St. Josaphat Basilica illuminates its dome

Part of efforts to restore 120-year-old church

The illuminated St. Josaphat Basilica dome. Lila Aryan Photography
The illuminated St. Josaphat Basilica dome. Lila Aryan Photography

Last updated on October 1st, 2019 at 05:23 pm

The giant dome atop St. Josaphat Basilica in Milwaukee’s Lincoln Village neighborhood on the city’s south side has long stood as a landmark, but the structure now stands out more than ever before.

That’s because a new lighting system has been installed to illuminate the iconic dome at night.

The dome was lit for the first time on Saturday, Sept. 21, at around 7:20 p.m. during a ceremony and community event hosted by the St. Josaphat Basilica Foundation, a nonprofit organization that has worked to restore and preserve the 120-year-old church building since 1991.

|---|

**What to do:**
(a) Answer these questions from the article on the St. Josaphat Basilica dome:
(i) In which Milwaukee neighborhood does St. Josaphat Basilica stand?
(ii) At approximately what time was the dome lit for the first time?
(iii) Since what year has the St. Josaphat Basilica Foundation worked to restore and preserve the church building?
(b) State whether each statement agrees with the article on the St. Josaphat Basilica dome. Support each yes or no with the deciding words of the article.
(i) The dome was first lit during an event hosted by the St. Josaphat Basilica Foundation.
(ii) The basilica is located on the north side of Milwaukee.
(iii) The new lighting system illuminates the dome during daylight hours.

|---|

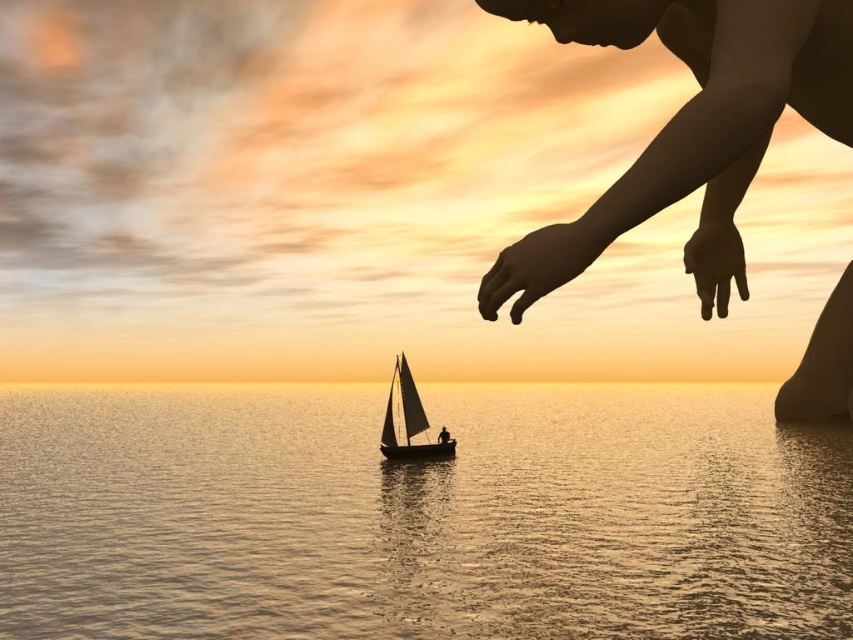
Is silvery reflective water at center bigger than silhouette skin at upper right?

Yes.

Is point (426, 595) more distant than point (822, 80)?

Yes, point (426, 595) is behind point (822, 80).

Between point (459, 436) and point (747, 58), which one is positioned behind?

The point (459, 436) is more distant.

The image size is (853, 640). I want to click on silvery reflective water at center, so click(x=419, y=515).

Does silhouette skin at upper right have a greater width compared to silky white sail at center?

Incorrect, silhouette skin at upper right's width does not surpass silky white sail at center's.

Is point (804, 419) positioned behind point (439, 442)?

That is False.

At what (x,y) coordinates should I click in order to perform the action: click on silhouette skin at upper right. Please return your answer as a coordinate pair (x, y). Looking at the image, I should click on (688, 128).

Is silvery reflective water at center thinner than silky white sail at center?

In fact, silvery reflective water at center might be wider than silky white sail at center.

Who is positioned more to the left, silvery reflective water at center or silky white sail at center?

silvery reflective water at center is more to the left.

|---|

**Answers for the exercise:**
(a)
(i) Lincoln Village
(ii) Around 7:20 p.m.
(iii) 1991

(b)
(i) Yes: "during a ceremony and community event hosted by the St. Josaphat Basilica Foundation"
(ii) No: "on the city’s south side"
(iii) No: "to illuminate the iconic dome at night"